Early Midieval Assemblage from the Knowe Of Moan, Orkney
Knowe of Moan
Photos from The Hunterian Museum and Art Gallery, University of Glasgow, where the beads are housed.
- Unst burial, Shetland: two beads found. 9th century, "one was circular, flattened, and formed of red, blue, and white glass; the other was of a long quadrangular shape formed of small rolls of twisted white and blue glass in lobes somewhat like the sides of saxon glass vessals." This sounds rather like the "string bead" from harray, although I was unable to find any pictures of these beads.
Journal of the british Archaelogical Association, 1863, Proceedings of the association, page 313 - The Galloway hoard has a number of beads in it, including another of the "string" beads, just visible under what looks like a rock crystal ball pendant at the front right of the pot. Also a combed bead , very dark, a green and yellow lampwork bead listed as "large" as well as a bead with metal fittings made into a pendant. I have been unable to find a scholarly write up of this hoard, and pictures of it are all the same five or ten press released photos. However you can see the beads at least sort of.

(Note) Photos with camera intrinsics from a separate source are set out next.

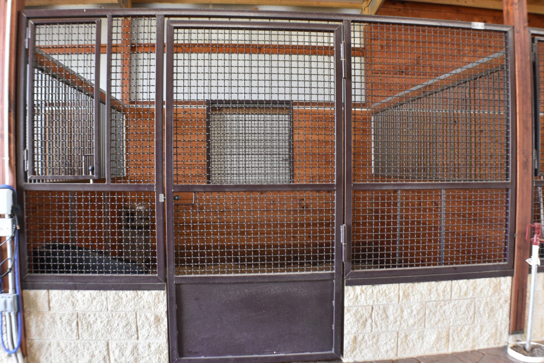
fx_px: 567
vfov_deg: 35.5
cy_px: 182
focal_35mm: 38
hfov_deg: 51.3
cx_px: 272
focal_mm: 25
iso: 2000
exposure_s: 1/40
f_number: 7.1
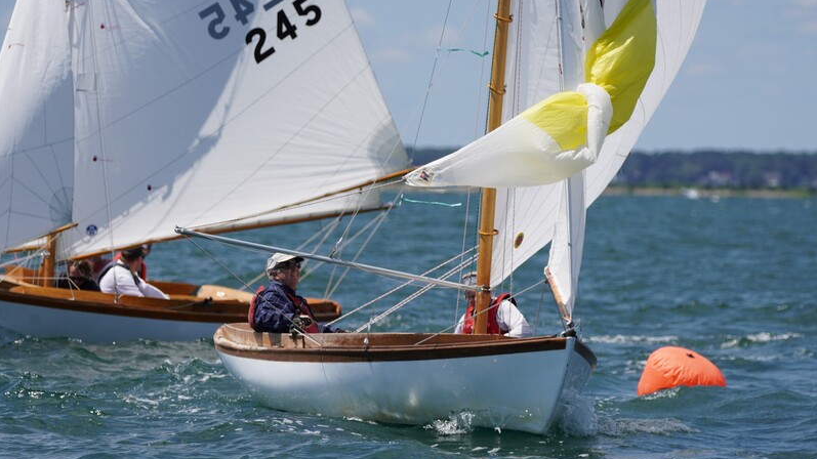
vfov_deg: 3.0
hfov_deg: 5.3
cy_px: 262
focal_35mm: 410
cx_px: 408
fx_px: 8881
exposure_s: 1/1600
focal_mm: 260
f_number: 5.6
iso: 200
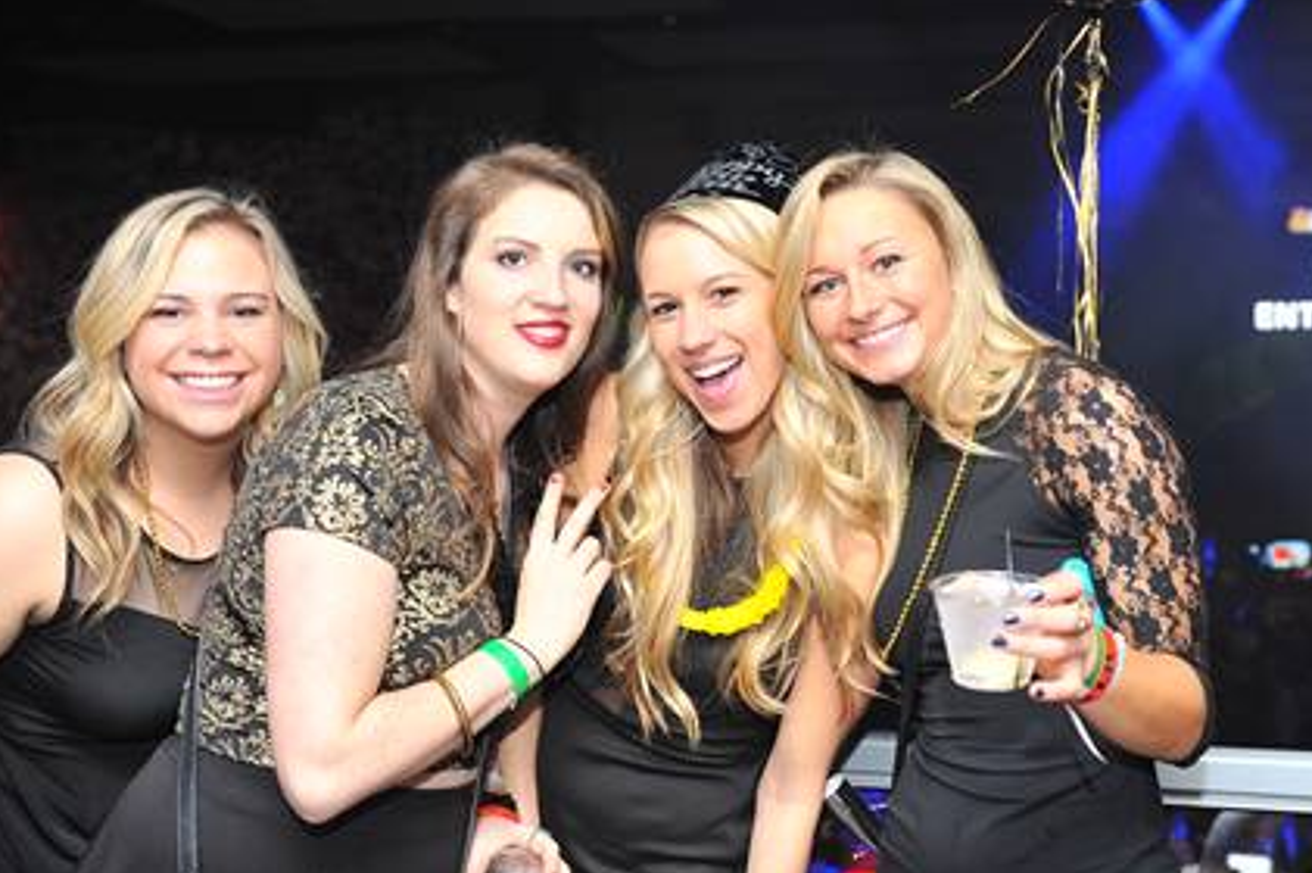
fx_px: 1712
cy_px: 412
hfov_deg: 41.8
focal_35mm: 47
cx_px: 785
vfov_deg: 28.6
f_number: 4
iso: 800
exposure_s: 1/100
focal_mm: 36
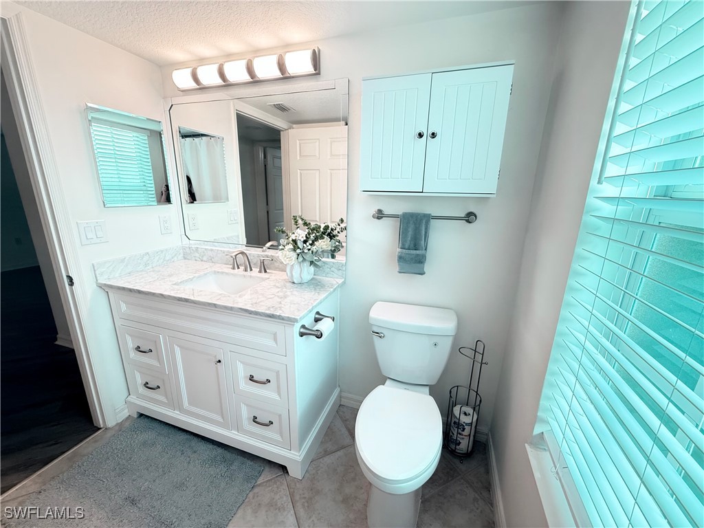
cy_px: 264
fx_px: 285
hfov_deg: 102.1
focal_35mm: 14
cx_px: 352
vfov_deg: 85.7
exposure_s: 1/120
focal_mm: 2.22
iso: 320
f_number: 2.2
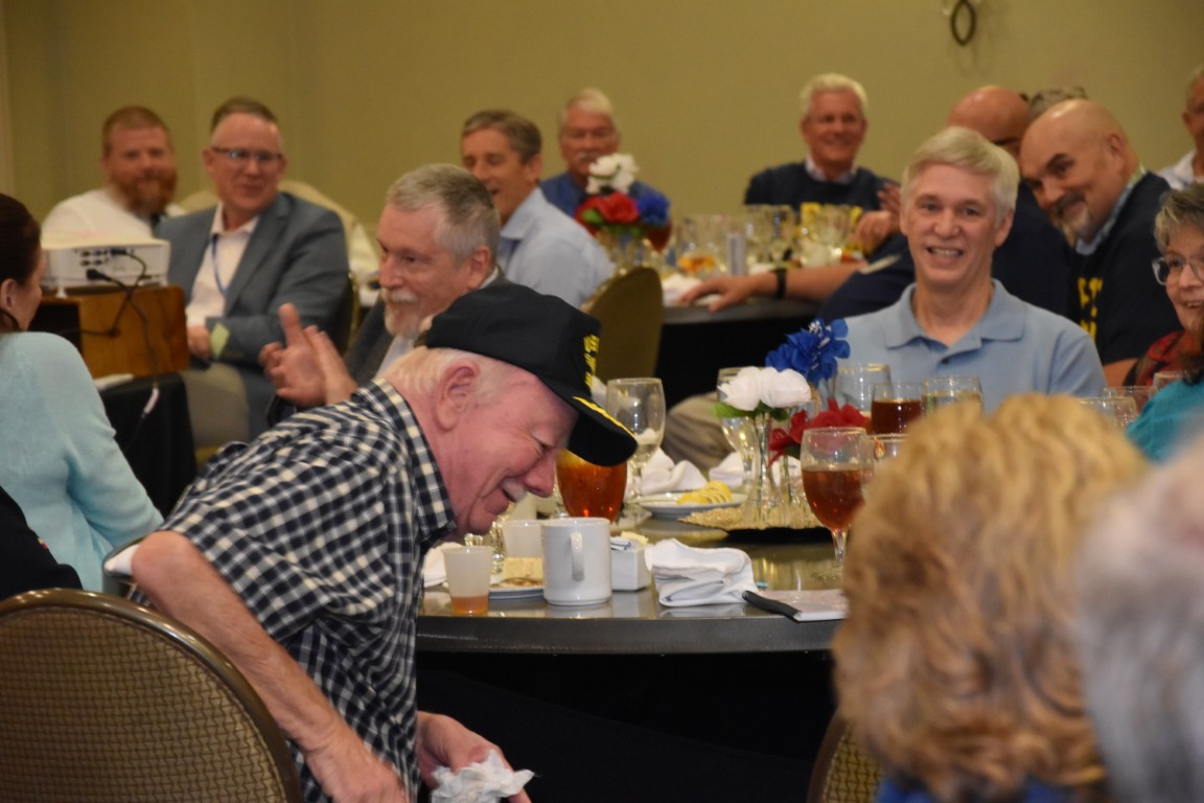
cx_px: 602
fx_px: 4615
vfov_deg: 9.9
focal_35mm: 138
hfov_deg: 14.9
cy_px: 402
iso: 2500
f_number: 5.6
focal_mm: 92
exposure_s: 1/60
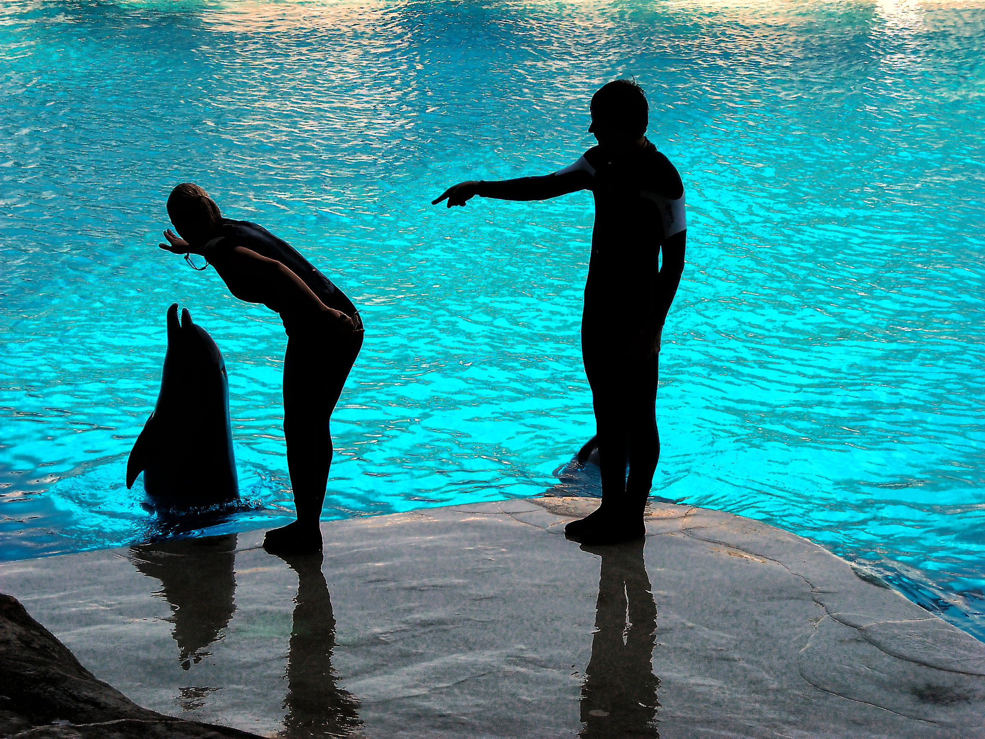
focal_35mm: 105
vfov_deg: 14.1
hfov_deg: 18.7
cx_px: 492
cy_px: 370
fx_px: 2988
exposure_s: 1/478
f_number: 4.7
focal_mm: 17.1
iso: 64
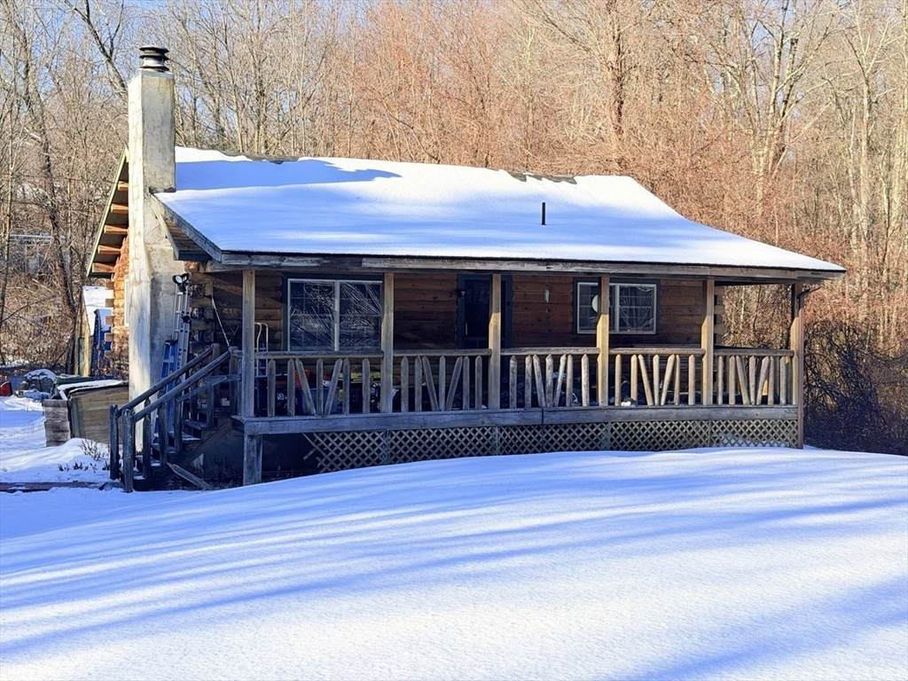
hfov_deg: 39.7
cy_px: 340
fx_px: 1259
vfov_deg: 30.3
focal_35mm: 48
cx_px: 454
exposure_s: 1/2762
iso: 64
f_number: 1.78
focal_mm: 6.76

- The "pagan lady's grave" Peel castle, Isle of Mann: this rich grave contained a string of 73 beads of jet, amber, and glass. The pagan lady's origins are somewhat of a mystery. Although she has no turtle brooches, which typically identify Viking women's graves, all her other grave goods are typically scandanavian. There is a fantastic reconstruction of the necklace done for dislay of the museum to show what the necklace would have looked like when it was made. This site gives excellent views of the single beads. The picture below is of the original necklace, not the recreation.The Pagan Lady of Peel, by Barbara Holgate 14,15,18
recreation of necklace
- Jorvik (york) was a large viking trading center. Many interesting things have been found there. I consider them a reasonable bet for trade with scottish vikings, and so include a few beads that were found at coppergate.
Picture from the Jorvik Viking center gallery
The Vikings in Orkney, James Graham-Campbell 130-32
picture from the national museums of scotland
Although this concludes the site specific archeological finds (and I think it's pretty comprehensive oview of pretty much every grave in Scotland with glass beads) I would like to add this wonderful collection from the University of Glasgow. Many beads here to look at! Hunterian Museaum This is especially important because a lot of bead finds are not connected with graves, and therefore are difficult to find record of: either because they were single finds, or because they're buried in the records of an investigation into a dwelling or other living area.
As a further note, many of the graves in Scotland contained amber beads singly, or amber and jet beads. The only known source of jet (considered another form of amber by the vikings, and sacred to Freya 3) during the viking era was from the coastline in Yorkshire around Whiteby. Jet was worked in many of the places that amber was worked, and seems to have made its way around much of the viking world (the pagan lady of peel, Barbara Holgate, 18). It was quite common in the scottish graves I reviewed. So if you are in the process of making yourself a necklace, or loops of beads to hang from your brooches, be sure to attempt to find appropriately shaped and sized jet and amber components. Also popular across the viking world, but not found in any of these graves, carnelian, rock crystal, garnet and amythyst,
In conclusion: All vikings were at least half magpie, and if it was sparkly and brightly colored they liked it and would import it from the ends of the earth (or steal it). Of course goods imported from far away would be more valuable than goods made locally, so use your own judgement and the likely finacial status of your persona to decide what kinds of beads you want in your necklace.